> **Things to do**:
1. From the passage on Ernst Mach, pull out everything from "He was a great" down to "Moritz Schlick.", word for word.
2. Name every person the passage on Ernst Mach mentions, not counting Mach himself.
3. Put this sentence from the passage on Ernst Mach into Spanish: "He was a great influence on the logical positivism of Bertrand Russell and the young Ludwig Wittgenstein in the UK and the logical empiricism of the Vienna Circle of Moritz Schlick."

**** Document segment ****

Ernst Mach
(1838-1916)
Ernst Mach's greatest contribution to philosophy was perhaps a negative one, the deemphasis of theories like
Ludwig Boltzmann's theory of atoms, in favor of positivistic summaries of experimental observations.
He was a great influence on the logical positivism of
Bertrand Russell and the young
Ludwig Wittgenstein in the UK and the logical empiricism of the Vienna Circle of
Moritz Schlick.
Although Mach very likely was a thorough determinist like most thinkers in the nineteenth century, his inaugural address on accepting a post at the University of Vienna in 1895 was on the role of accidents in inventions - "
On the Part Played by Accident in Invention and Discovery"

**** Provided records ****

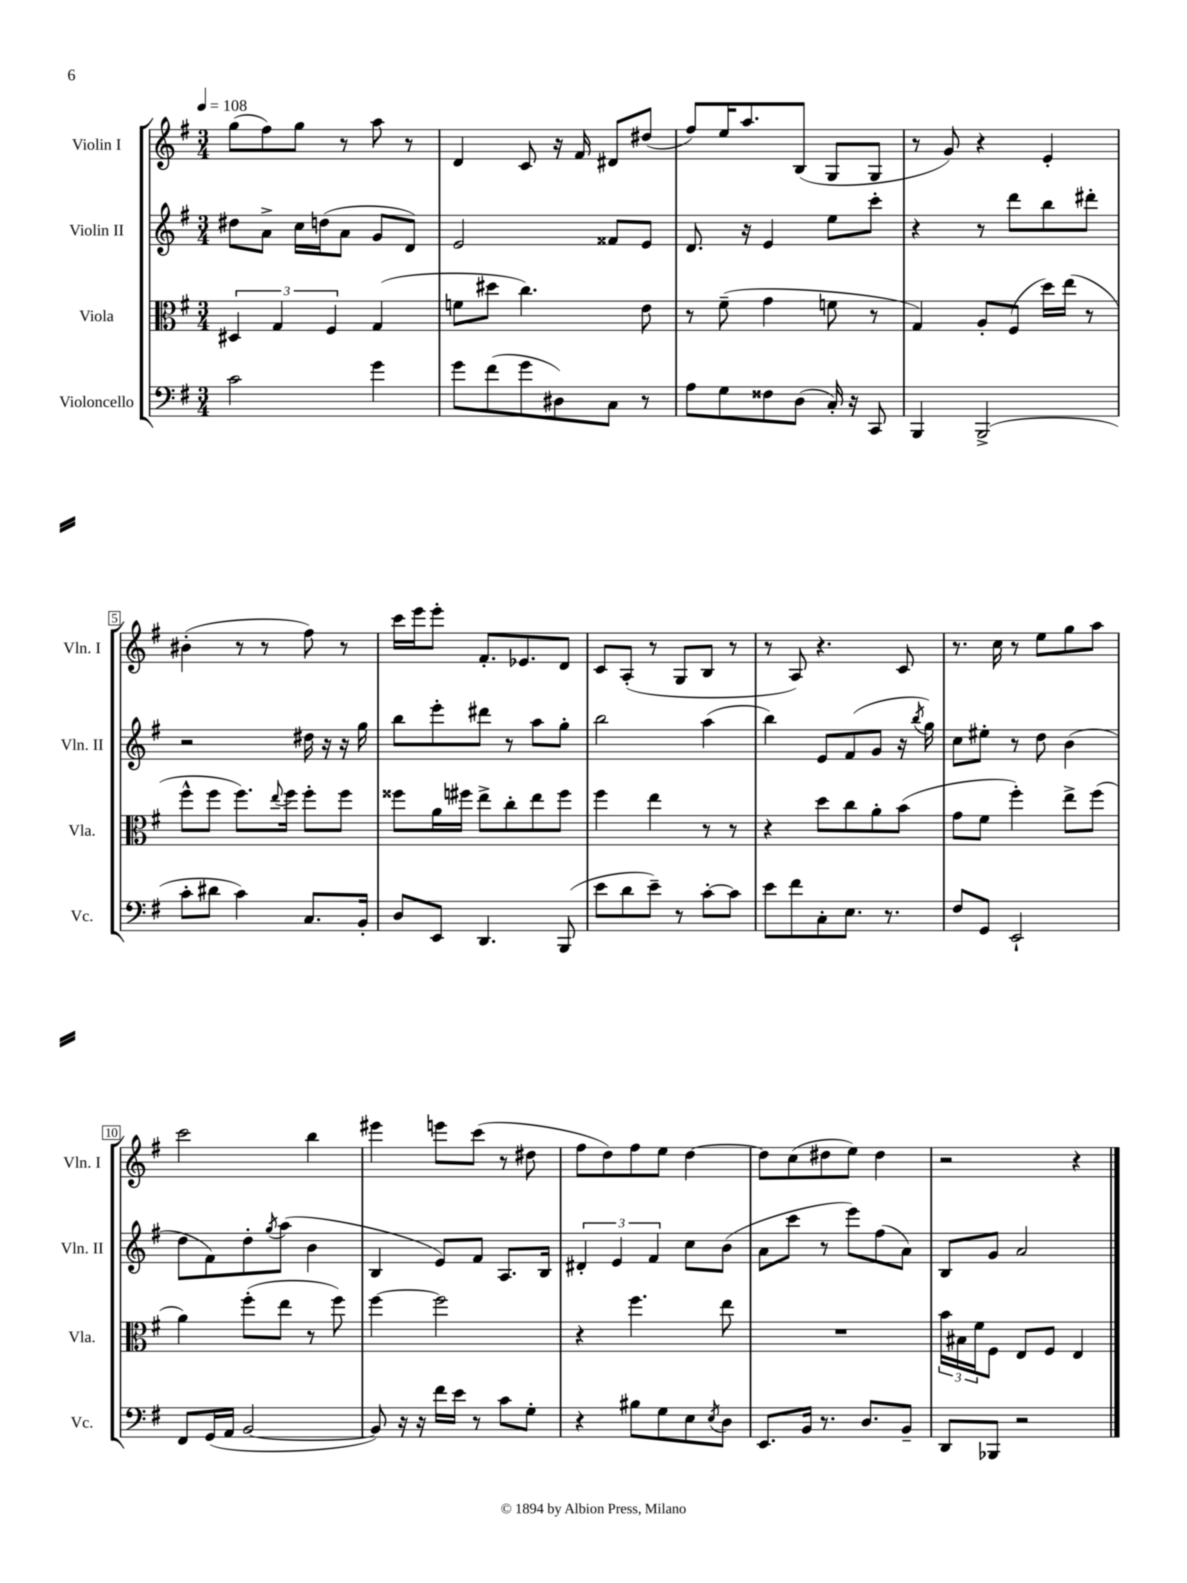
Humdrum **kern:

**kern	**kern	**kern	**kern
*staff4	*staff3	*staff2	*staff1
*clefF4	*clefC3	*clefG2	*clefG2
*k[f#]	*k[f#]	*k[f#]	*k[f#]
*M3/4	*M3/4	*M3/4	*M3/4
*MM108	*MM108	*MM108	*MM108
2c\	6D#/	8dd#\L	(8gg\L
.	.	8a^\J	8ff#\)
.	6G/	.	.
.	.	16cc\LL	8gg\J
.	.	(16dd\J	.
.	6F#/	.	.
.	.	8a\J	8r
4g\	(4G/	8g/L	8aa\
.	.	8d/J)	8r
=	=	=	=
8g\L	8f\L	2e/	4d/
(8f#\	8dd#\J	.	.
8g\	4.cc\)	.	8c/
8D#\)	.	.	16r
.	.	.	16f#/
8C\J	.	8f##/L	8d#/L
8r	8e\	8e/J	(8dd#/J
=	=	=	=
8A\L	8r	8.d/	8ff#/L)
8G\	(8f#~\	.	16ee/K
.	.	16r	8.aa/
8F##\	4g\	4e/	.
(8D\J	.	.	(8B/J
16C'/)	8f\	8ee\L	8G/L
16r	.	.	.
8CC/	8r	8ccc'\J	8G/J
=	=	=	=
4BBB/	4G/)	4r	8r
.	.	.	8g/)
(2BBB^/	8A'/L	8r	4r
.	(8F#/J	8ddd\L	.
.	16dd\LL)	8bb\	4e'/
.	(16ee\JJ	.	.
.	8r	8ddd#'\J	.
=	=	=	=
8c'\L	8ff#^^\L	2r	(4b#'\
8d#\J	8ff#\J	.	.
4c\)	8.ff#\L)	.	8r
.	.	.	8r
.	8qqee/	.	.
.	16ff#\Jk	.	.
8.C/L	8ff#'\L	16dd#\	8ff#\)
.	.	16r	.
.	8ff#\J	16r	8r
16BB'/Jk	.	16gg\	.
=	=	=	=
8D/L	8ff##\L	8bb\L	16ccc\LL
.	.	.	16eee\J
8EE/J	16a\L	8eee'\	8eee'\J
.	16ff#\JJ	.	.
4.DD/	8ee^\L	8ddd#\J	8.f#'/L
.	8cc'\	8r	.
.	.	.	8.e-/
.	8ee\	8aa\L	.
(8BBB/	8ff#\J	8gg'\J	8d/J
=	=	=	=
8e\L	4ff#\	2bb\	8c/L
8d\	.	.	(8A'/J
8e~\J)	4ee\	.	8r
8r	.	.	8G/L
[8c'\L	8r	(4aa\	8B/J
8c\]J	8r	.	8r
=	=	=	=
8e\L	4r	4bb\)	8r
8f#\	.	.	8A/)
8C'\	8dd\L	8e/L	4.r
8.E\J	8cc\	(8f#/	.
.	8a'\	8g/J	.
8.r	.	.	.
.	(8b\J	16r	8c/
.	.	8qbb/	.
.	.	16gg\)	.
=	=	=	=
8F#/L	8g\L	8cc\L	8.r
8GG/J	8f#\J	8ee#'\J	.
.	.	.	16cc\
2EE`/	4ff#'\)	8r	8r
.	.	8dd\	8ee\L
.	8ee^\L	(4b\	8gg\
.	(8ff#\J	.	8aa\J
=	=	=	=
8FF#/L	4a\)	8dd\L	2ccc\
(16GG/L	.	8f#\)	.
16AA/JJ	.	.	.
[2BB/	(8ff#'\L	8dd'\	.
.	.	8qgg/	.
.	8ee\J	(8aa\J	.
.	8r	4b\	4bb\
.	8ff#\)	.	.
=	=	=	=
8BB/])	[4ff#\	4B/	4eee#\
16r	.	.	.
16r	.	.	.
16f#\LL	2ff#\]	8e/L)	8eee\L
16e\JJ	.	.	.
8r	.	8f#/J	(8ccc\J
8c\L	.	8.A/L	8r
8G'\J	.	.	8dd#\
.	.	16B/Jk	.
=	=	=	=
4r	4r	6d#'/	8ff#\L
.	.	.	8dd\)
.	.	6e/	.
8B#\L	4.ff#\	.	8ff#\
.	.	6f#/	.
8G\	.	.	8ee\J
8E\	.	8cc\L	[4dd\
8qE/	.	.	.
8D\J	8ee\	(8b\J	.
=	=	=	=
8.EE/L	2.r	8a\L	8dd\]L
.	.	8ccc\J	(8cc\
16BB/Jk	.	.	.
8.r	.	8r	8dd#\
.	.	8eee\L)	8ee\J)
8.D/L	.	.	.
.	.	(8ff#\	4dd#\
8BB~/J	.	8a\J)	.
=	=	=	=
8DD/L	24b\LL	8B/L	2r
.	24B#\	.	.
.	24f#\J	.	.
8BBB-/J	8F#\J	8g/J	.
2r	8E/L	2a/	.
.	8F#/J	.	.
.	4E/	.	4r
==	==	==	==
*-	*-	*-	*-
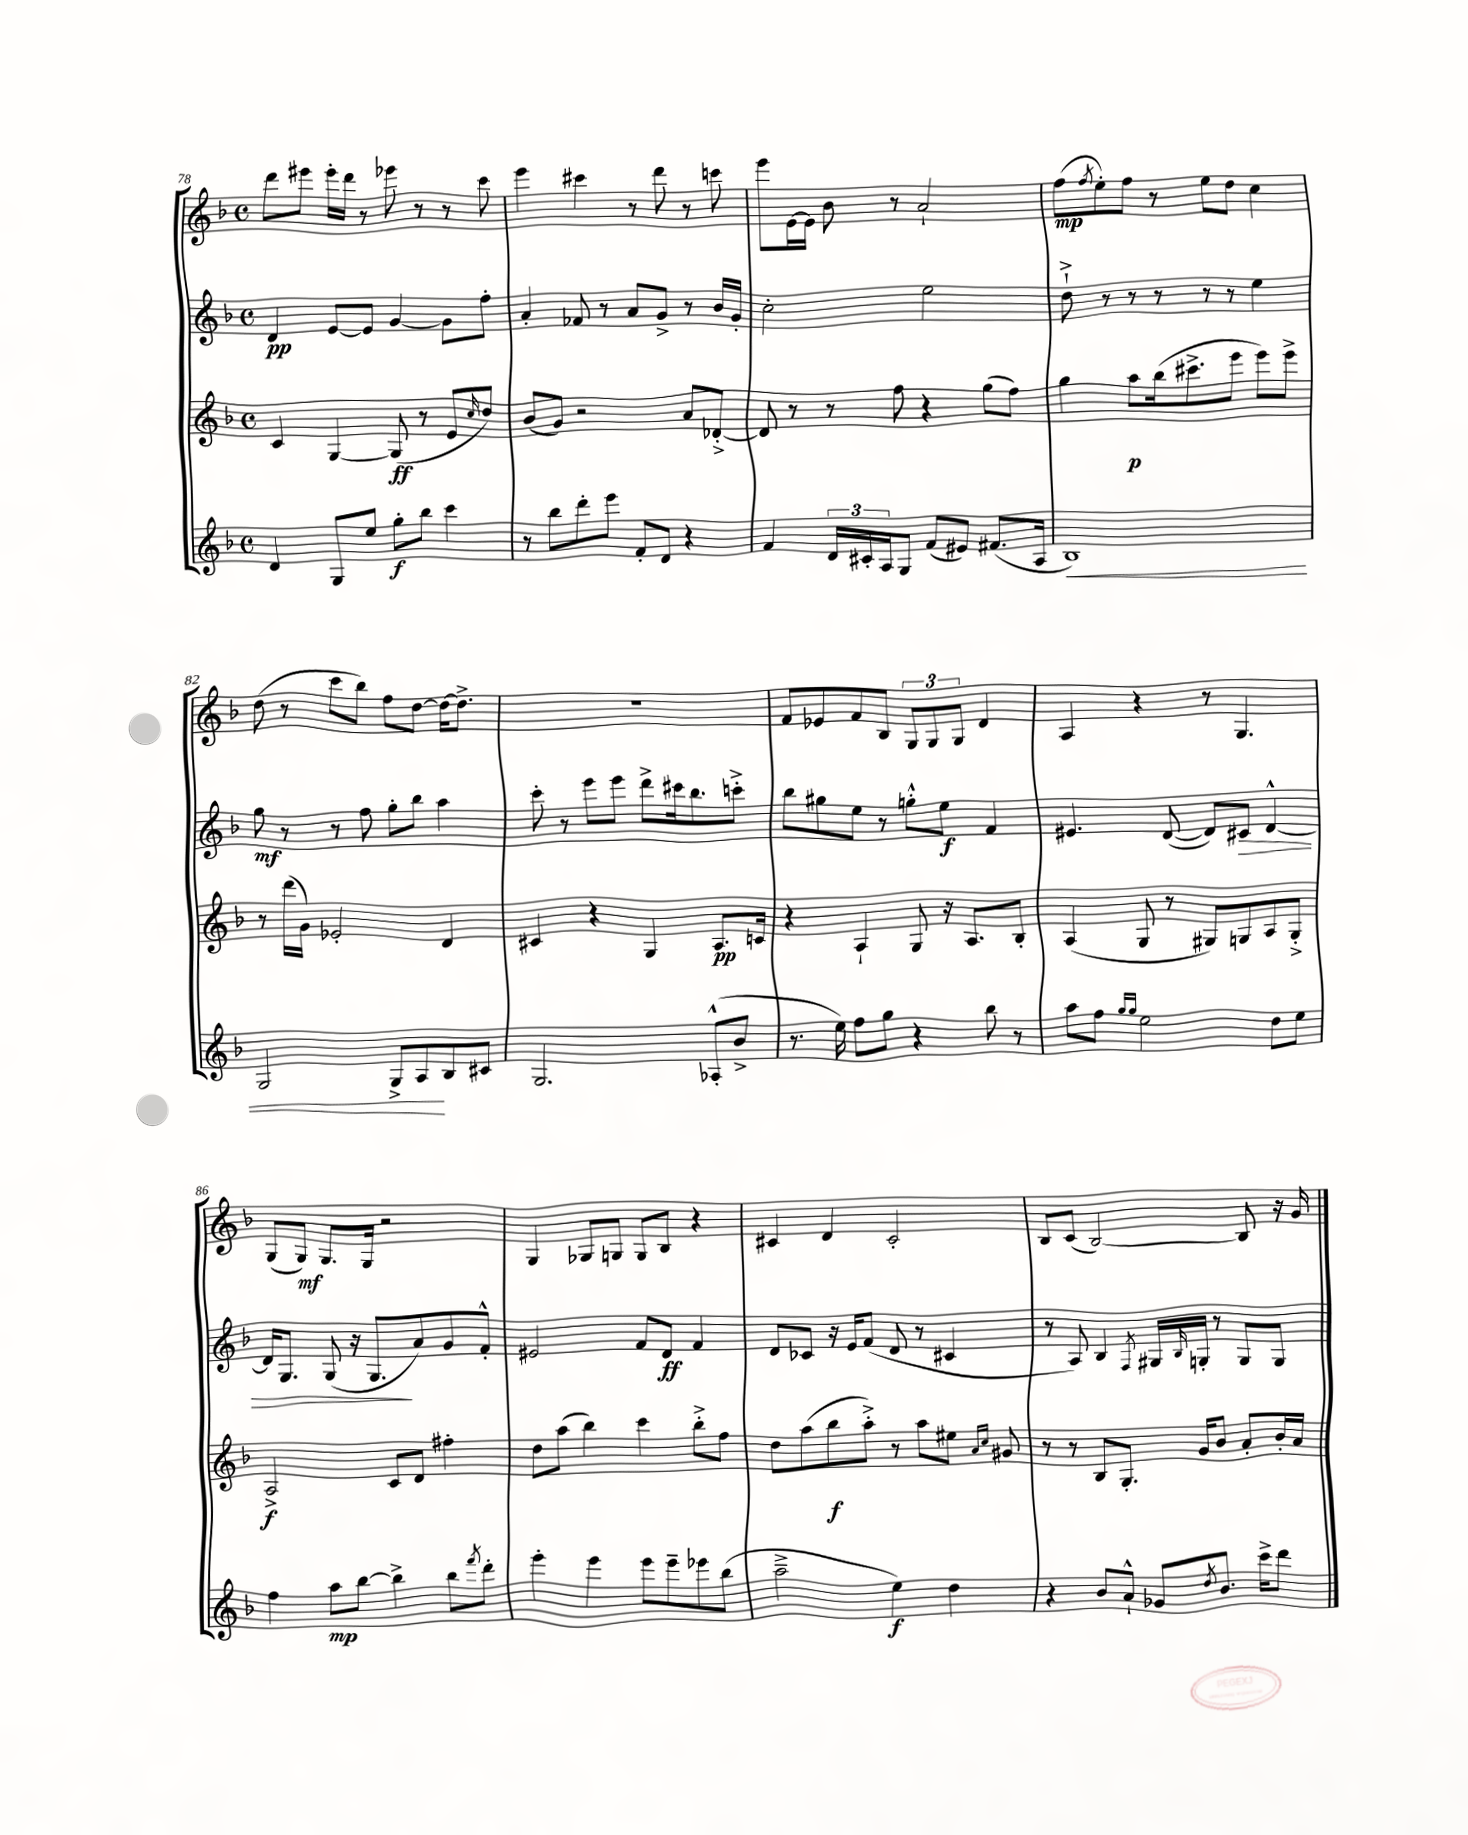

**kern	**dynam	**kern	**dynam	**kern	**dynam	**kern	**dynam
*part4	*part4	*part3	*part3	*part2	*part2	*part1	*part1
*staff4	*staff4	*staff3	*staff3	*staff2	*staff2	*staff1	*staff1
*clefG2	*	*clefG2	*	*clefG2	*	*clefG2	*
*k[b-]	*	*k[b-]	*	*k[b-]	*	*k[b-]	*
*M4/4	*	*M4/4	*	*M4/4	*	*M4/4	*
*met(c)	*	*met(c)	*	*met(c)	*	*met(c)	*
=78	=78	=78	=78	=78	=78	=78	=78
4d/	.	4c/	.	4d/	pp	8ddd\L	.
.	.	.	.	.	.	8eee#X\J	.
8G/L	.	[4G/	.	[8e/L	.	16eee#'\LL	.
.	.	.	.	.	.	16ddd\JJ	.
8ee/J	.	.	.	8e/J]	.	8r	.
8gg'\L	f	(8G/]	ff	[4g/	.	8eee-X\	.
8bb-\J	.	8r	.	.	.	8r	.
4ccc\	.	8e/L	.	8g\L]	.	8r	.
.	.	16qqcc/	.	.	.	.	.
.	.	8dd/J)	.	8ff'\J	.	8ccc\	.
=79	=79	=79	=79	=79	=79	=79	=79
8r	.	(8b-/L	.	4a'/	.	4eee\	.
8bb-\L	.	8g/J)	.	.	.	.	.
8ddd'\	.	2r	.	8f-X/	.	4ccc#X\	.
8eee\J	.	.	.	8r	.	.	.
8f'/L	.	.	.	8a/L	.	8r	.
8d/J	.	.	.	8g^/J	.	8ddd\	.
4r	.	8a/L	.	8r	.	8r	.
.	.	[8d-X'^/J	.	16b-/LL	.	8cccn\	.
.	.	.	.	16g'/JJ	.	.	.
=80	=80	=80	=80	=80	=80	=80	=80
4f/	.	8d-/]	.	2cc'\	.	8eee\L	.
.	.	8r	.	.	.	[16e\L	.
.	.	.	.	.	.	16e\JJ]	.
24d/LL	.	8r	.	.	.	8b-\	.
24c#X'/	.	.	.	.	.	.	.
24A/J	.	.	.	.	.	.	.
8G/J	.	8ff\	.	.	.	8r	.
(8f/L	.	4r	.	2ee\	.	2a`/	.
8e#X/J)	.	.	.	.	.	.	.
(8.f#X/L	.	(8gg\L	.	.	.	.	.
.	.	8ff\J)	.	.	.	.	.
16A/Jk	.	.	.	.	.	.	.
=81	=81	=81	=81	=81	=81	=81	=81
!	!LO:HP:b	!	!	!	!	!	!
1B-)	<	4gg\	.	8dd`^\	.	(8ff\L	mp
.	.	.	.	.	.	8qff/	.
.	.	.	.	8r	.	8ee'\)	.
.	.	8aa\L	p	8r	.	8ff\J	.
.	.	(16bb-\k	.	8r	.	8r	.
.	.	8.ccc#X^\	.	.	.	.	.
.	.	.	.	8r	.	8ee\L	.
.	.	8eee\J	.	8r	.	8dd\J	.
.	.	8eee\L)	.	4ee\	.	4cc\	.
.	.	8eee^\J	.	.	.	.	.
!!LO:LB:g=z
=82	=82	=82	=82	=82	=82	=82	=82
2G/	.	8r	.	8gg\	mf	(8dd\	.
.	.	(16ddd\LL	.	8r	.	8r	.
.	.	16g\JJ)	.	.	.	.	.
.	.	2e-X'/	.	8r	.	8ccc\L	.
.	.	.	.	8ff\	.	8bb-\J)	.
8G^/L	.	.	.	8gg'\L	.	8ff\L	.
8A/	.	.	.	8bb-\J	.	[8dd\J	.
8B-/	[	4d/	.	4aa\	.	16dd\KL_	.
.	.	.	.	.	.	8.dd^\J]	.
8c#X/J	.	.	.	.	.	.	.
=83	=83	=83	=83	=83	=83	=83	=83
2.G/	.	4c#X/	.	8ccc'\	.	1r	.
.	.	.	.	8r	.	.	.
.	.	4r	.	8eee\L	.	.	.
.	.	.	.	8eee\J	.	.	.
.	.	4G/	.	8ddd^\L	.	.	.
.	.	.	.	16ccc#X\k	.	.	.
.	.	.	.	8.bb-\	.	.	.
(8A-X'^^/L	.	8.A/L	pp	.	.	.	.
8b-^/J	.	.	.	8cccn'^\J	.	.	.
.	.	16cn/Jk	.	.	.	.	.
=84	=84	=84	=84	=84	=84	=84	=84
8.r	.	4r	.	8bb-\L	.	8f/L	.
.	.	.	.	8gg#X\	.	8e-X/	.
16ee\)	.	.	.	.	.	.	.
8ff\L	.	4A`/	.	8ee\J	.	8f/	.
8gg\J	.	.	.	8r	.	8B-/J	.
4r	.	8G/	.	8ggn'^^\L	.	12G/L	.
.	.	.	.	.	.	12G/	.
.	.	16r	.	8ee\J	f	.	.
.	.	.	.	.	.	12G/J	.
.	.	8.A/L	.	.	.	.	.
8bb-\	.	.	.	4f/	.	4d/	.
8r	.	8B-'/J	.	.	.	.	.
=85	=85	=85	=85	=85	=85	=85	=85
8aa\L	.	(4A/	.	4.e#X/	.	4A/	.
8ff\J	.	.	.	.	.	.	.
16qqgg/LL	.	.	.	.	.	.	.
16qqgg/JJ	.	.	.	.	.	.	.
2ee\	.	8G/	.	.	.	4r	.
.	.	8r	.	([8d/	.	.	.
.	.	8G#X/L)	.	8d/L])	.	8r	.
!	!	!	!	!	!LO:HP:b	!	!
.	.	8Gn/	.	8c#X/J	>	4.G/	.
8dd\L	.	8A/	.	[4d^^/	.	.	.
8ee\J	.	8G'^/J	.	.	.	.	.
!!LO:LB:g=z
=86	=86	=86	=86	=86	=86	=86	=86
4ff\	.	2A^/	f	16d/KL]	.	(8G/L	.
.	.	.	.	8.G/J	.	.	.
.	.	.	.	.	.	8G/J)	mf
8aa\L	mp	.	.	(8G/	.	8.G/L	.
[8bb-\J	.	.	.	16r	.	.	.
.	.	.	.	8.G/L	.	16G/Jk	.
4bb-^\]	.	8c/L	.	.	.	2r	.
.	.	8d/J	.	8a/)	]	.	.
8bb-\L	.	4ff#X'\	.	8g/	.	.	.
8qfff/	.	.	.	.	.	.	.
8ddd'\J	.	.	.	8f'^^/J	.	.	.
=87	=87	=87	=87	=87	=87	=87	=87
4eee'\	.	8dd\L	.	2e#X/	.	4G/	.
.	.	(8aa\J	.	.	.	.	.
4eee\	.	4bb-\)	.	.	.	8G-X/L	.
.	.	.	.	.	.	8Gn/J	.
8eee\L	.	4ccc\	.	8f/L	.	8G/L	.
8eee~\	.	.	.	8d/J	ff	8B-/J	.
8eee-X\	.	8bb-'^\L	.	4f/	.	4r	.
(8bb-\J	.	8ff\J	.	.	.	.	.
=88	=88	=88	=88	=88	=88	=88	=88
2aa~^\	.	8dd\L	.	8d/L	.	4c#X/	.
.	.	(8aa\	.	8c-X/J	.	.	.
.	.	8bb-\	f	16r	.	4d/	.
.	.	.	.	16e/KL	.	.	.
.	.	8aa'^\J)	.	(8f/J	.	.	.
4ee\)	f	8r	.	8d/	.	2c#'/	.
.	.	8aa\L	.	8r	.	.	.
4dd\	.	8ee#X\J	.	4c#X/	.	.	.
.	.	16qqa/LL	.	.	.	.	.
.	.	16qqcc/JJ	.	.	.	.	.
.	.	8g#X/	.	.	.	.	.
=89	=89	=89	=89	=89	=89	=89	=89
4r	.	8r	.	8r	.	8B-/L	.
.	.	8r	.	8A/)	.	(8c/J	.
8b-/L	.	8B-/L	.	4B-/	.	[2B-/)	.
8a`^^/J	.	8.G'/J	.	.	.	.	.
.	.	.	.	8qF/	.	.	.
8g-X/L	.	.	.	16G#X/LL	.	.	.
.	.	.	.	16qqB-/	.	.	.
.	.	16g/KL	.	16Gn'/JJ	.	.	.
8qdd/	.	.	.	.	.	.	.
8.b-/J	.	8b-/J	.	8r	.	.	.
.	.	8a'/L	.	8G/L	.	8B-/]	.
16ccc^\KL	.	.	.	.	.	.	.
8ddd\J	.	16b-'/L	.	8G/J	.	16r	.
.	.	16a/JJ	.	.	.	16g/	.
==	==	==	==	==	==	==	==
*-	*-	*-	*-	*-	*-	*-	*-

****

> **The solutions**:
1.
He was a great influence on the logical positivism of
Bertrand Russell and the young
Ludwig Wittgenstein in the UK and the logical empiricism of the Vienna Circle of
Moritz Schlick.

2.
Ludwig Boltzmann
Bertrand Russell
Ludwig Wittgenstein
Moritz Schlick

3. Fue una gran influencia en el positivismo lógico de Bertrand Russell y del joven Ludwig Wittgenstein en el Reino Unido, y en el empirismo lógico del Círculo de Viena de Moritz Schlick.